His appearance before a Congressional Committee alongside an Uber driver, a Thumbtack executive and the President of The Internet Association, was a strong statement in itself. But Robert Passmore, AVP of personal lines at the Property Casualty Insurers Association of America, also made some bold assertions during his testimony about the role of the insurance industry in the sharing economy.
“PCI members are at the heart of the sharing economy, creating and providing new solutions for businesses and consumers to protect their personal and financial safety,” Passmore declared. “While innovators in the sharing economy have designed new ways of using new technology to improve business models, insurers have been innovating new ways of providing protection for centuries and will similarly in the future be the grease that will enable the sharing economy to evolve, thrive and provide maximum benefits to consumers and businesses.”
According to Celent senior analyst Mike Fitzgerald, insurers are able to deliver the innovations that provide the “grease” Passmore describes because of two types of technology—the micro and the macro.
On the micro side, technologies such as auto telematics and mobile apps allow insurers to capture important insights into the behavior of individual insureds. A classic example of this is the type of coverage MetroMile provides to Uber drivers. By differentiating between personal and Uber drive-time, MetroMile allows a single vehicle to be appropriately covered by two distinct use-appropriate policies.
On the macro side, these same technologies enable insurers to gather massive volumes of data to which they can apply analytics that enable them to rate and price policies much more accurately.
Fitzgerald illustrates his point by considering church insurance, which is often based on the assumption that the physical facility is primarily used only on Sundays and Wednesdays. As churches increasingly seek to monetize their facilities by sharing them with outside groups, however, this kind of “spitballed” rating makes less and less sense.
Instead, Fitzgerald suggests, insurers may start capturing IoT (Internet of Things) telemetry such as doors opening and closing, lights being switched on and off, and thermostats being turned up and down on a large scale. Based on this telemetry, churches with a certain pattern of use can be compared with large numbers of other churches.
“The net result is an accurate utility pricing model that allows churches to pay as they use—rather than guessing at an annual use and an appropriate annual premium,” says Fitzgerald.
It’s also worth noting that insurers themselves can themselves make use of the sharing economy to streamline their own operations.
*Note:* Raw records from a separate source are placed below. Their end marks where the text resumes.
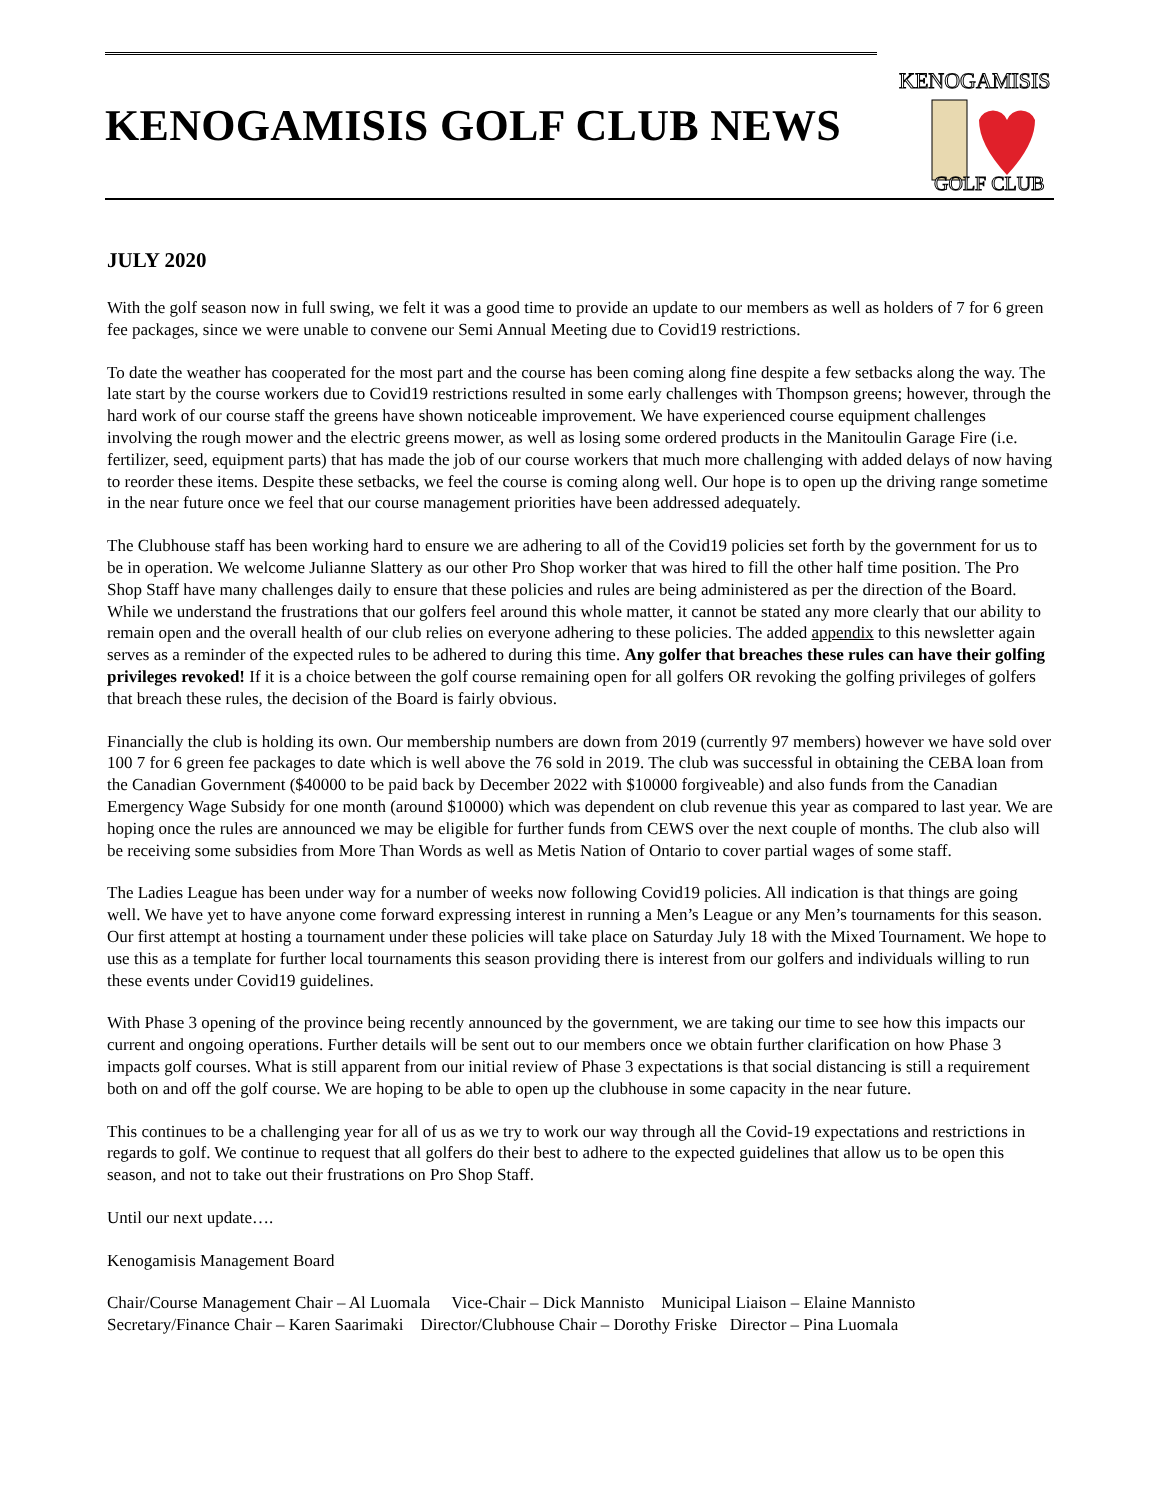KENOGAMISIS GOLF CLUB NEWS
KENOGAMISIS
GOLF CLUB
JULY 2020
With the golf season now in full swing, we felt it was a good time to provide an update to our members as well as holders of 7 for 6 green fee packages, since we were unable to convene our Semi Annual Meeting due to Covid19 restrictions.
To date the weather has cooperated for the most part and the course has been coming along fine despite a few setbacks along the way. The late start by the course workers due to Covid19 restrictions resulted in some early challenges with Thompson greens; however, through the hard work of our course staff the greens have shown noticeable improvement. We have experienced course equipment challenges involving the rough mower and the electric greens mower, as well as losing some ordered products in the Manitoulin Garage Fire (i.e. fertilizer, seed, equipment parts) that has made the job of our course workers that much more challenging with added delays of now having to reorder these items. Despite these setbacks, we feel the course is coming along well. Our hope is to open up the driving range sometime in the near future once we feel that our course management priorities have been addressed adequately.
The Clubhouse staff has been working hard to ensure we are adhering to all of the Covid19 policies set forth by the government for us to be in operation. We welcome Julianne Slattery as our other Pro Shop worker that was hired to fill the other half time position. The Pro Shop Staff have many challenges daily to ensure that these policies and rules are being administered as per the direction of the Board. While we understand the frustrations that our golfers feel around this whole matter, it cannot be stated any more clearly that our ability to remain open and the overall health of our club relies on everyone adhering to these policies. The added appendix to this newsletter again serves as a reminder of the expected rules to be adhered to during this time. Any golfer that breaches these rules can have their golfing privileges revoked! If it is a choice between the golf course remaining open for all golfers OR revoking the golfing privileges of golfers that breach these rules, the decision of the Board is fairly obvious.
Financially the club is holding its own. Our membership numbers are down from 2019 (currently 97 members) however we have sold over 100 7 for 6 green fee packages to date which is well above the 76 sold in 2019. The club was successful in obtaining the CEBA loan from the Canadian Government ($40000 to be paid back by December 2022 with $10000 forgiveable) and also funds from the Canadian Emergency Wage Subsidy for one month (around $10000) which was dependent on club revenue this year as compared to last year. We are hoping once the rules are announced we may be eligible for further funds from CEWS over the next couple of months. The club also will be receiving some subsidies from More Than Words as well as Metis Nation of Ontario to cover partial wages of some staff.
The Ladies League has been under way for a number of weeks now following Covid19 policies. All indication is that things are going well. We have yet to have anyone come forward expressing interest in running a Men’s League or any Men’s tournaments for this season. Our first attempt at hosting a tournament under these policies will take place on Saturday July 18 with the Mixed Tournament. We hope to use this as a template for further local tournaments this season providing there is interest from our golfers and individuals willing to run these events under Covid19 guidelines.
With Phase 3 opening of the province being recently announced by the government, we are taking our time to see how this impacts our current and ongoing operations. Further details will be sent out to our members once we obtain further clarification on how Phase 3 impacts golf courses. What is still apparent from our initial review of Phase 3 expectations is that social distancing is still a requirement both on and off the golf course. We are hoping to be able to open up the clubhouse in some capacity in the near future.
This continues to be a challenging year for all of us as we try to work our way through all the Covid-19 expectations and restrictions in regards to golf. We continue to request that all golfers do their best to adhere to the expected guidelines that allow us to be open this season, and not to take out their frustrations on Pro Shop Staff.
Until our next update….
Kenogamisis Management Board
Chair/Course Management Chair – Al Luomala Vice-Chair – Dick Mannisto Municipal Liaison – Elaine Mannisto
Secretary/Finance Chair – Karen Saarimaki Director/Clubhouse Chair – Dorothy Friske Director – Pina Luomala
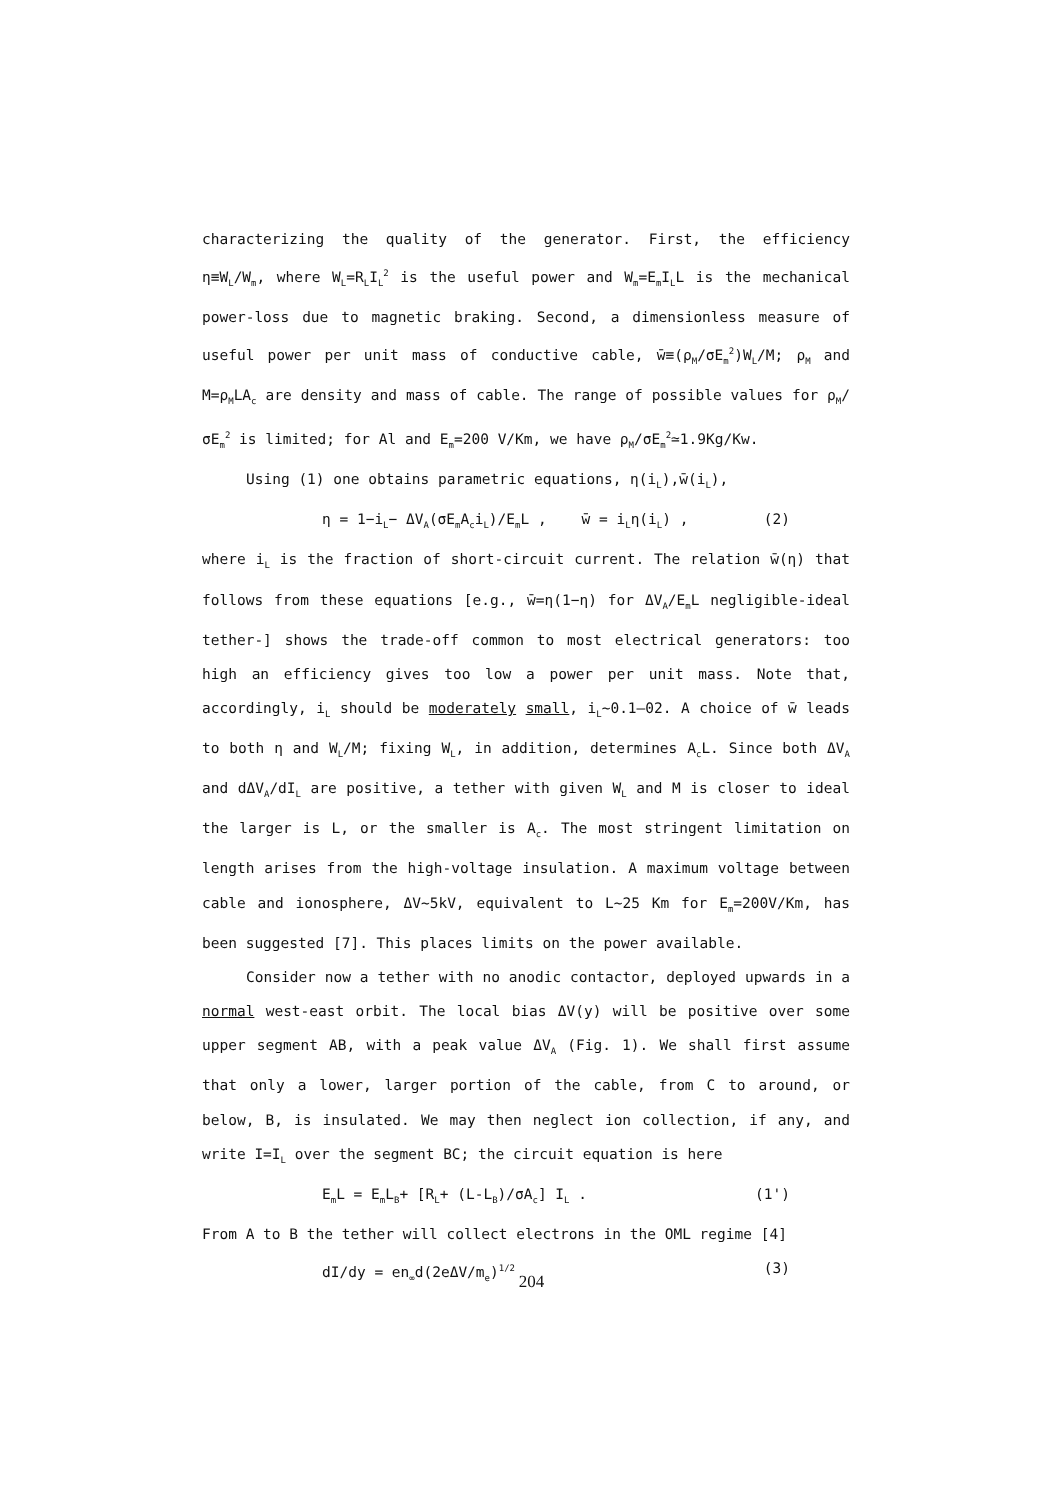characterizing the quality of the generator. First, the efficiency η≡W<sub>L</sub>/W<sub>m</sub>, where W<sub>L</sub>=R<sub>L</sub>I<sub>L</sub><sup>2</sup> is the useful power and W<sub>m</sub>=E<sub>m</sub>I<sub>L</sub>L is the mechanical power-loss due to magnetic braking. Second, a dimensionless measure of useful power per unit mass of conductive cable, w̄≡(ρ<sub>M</sub>/σE<sub>m</sub><sup>2</sup>)W<sub>L</sub>/M; ρ<sub>M</sub> and M=ρ<sub>M</sub>LA<sub>c</sub> are density and mass of cable. The range of possible values for ρ<sub>M</sub>/σE<sub>m</sub><sup>2</sup> is limited; for Al and E<sub>m</sub>=200 V/Km, we have ρ<sub>M</sub>/σE<sub>m</sub><sup>2</sup>≃1.9Kg/Kw.
Using (1) one obtains parametric equations, η(i<sub>L</sub>),w̄(i<sub>L</sub>),
η = 1−i<sub>L</sub>− ΔV<sub>A</sub>(σE<sub>m</sub>A<sub>c</sub>i<sub>L</sub>)/E<sub>m</sub>L , w̄ = i<sub>L</sub>η(i<sub>L</sub>) , (2)
where i<sub>L</sub> is the fraction of short-circuit current. The relation w̄(η) that follows from these equations [e.g., w̄=η(1−η) for ΔV<sub>A</sub>/E<sub>m</sub>L negligible-ideal tether-] shows the trade-off common to most electrical generators: too high an efficiency gives too low a power per unit mass. Note that, accordingly, i<sub>L</sub> should be moderately small, i<sub>L</sub>~0.1–02. A choice of w̄ leads to both η and W<sub>L</sub>/M; fixing W<sub>L</sub>, in addition, determines A<sub>c</sub>L. Since both ΔV<sub>A</sub> and dΔV<sub>A</sub>/dI<sub>L</sub> are positive, a tether with given W<sub>L</sub> and M is closer to ideal the larger is L, or the smaller is A<sub>c</sub>. The most stringent limitation on length arises from the high-voltage insulation. A maximum voltage between cable and ionosphere, ΔV~5kV, equivalent to L~25 Km for E<sub>m</sub>=200V/Km, has been suggested [7]. This places limits on the power available.
Consider now a tether with no anodic contactor, deployed upwards in a normal west-east orbit. The local bias ΔV(y) will be positive over some upper segment AB, with a peak value ΔV<sub>A</sub> (Fig. 1). We shall first assume that only a lower, larger portion of the cable, from C to around, or below, B, is insulated. We may then neglect ion collection, if any, and write I=I<sub>L</sub> over the segment BC; the circuit equation is here
E<sub>m</sub>L = E<sub>m</sub>L<sub>B</sub>+ [R<sub>L</sub>+ (L-L<sub>B</sub>)/σA<sub>c</sub>] I<sub>L</sub> . (1')
From A to B the tether will collect electrons in the OML regime [4]
dI/dy = en<sub>∞</sub>d(2eΔV/m<sub>e</sub>)<sup>1/2</sup> (3)
204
WeGoLook, for example, provides inspection services through an app-enabled network of independent agents knows as “Lookers.” While Passmore was testifying before Congress, WeGoLook was announcing a recruiting drive in Kentucky, driven in large part by new contracts with insurance companies that operate in the state.
“There is possibly no group of professionals more leery of strangers performing tasks on their behalf than the highly regulated insurance company,” observes WeGoLook CEO Robin Smith. “But these companies are replacing field assignment agents with qualified ‘Lookers’—because a crowdsourced order-on-demand system just makes so much more sense.”